What needs to be done
Could you filter the records below and keep only the lines with the word "longtable"?

Data provided
#####

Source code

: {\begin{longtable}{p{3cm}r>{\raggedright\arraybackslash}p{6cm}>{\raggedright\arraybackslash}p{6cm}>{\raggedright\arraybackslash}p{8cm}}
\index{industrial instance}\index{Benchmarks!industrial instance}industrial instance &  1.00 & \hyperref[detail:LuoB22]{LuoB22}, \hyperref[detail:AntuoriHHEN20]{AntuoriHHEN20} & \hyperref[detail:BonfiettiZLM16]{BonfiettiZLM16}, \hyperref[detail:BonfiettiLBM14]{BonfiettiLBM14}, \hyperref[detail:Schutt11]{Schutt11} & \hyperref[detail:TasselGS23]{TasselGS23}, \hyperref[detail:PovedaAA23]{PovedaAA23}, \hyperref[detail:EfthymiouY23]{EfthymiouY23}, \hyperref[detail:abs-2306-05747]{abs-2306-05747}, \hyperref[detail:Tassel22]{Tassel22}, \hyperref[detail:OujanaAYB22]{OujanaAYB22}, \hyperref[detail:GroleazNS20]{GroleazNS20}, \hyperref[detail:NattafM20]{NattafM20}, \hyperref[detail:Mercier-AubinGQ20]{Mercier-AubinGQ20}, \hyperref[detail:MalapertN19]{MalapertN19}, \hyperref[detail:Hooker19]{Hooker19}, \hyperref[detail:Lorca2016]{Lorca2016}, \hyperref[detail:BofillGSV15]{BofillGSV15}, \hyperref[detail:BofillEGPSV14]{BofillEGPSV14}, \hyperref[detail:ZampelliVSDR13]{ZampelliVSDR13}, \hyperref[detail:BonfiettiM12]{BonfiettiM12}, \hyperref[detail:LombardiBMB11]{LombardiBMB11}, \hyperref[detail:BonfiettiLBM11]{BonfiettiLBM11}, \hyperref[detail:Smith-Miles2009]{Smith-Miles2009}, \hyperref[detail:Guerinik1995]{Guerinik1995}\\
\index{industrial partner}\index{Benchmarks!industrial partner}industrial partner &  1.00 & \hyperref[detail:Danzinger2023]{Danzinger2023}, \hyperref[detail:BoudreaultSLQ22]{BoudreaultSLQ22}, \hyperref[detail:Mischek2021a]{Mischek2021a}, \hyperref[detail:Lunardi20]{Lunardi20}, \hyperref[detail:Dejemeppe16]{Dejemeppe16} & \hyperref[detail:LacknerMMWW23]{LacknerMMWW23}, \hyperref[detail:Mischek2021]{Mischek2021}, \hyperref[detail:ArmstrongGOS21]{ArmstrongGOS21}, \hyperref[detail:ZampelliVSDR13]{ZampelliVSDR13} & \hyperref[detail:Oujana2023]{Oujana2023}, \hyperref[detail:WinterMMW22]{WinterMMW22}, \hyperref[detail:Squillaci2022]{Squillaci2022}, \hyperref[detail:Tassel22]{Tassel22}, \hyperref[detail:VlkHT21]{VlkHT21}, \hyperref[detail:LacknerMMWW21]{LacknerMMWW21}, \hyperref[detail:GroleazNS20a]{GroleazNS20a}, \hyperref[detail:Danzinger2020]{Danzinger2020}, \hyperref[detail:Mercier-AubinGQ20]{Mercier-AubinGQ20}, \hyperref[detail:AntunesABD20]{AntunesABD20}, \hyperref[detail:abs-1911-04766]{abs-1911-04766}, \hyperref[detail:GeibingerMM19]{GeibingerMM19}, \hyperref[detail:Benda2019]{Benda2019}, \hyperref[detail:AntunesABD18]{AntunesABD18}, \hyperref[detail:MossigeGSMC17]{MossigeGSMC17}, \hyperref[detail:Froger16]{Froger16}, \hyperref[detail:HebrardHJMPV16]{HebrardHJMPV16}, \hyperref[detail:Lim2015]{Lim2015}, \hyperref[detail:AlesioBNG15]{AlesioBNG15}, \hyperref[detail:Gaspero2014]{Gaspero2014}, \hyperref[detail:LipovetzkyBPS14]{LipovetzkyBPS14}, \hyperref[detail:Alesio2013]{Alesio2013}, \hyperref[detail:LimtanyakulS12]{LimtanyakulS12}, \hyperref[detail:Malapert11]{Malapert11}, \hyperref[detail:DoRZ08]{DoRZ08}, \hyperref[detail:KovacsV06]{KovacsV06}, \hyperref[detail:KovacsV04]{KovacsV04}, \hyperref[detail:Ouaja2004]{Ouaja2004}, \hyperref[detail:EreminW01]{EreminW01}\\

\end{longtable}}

#####

Solution for this task
: {\begin{longtable}{p{3cm}r>{\raggedright\arraybackslash}p{6cm}>{\raggedright\arraybackslash}p{6cm}>{\raggedright\arraybackslash}p{8cm}}
\end{longtable}}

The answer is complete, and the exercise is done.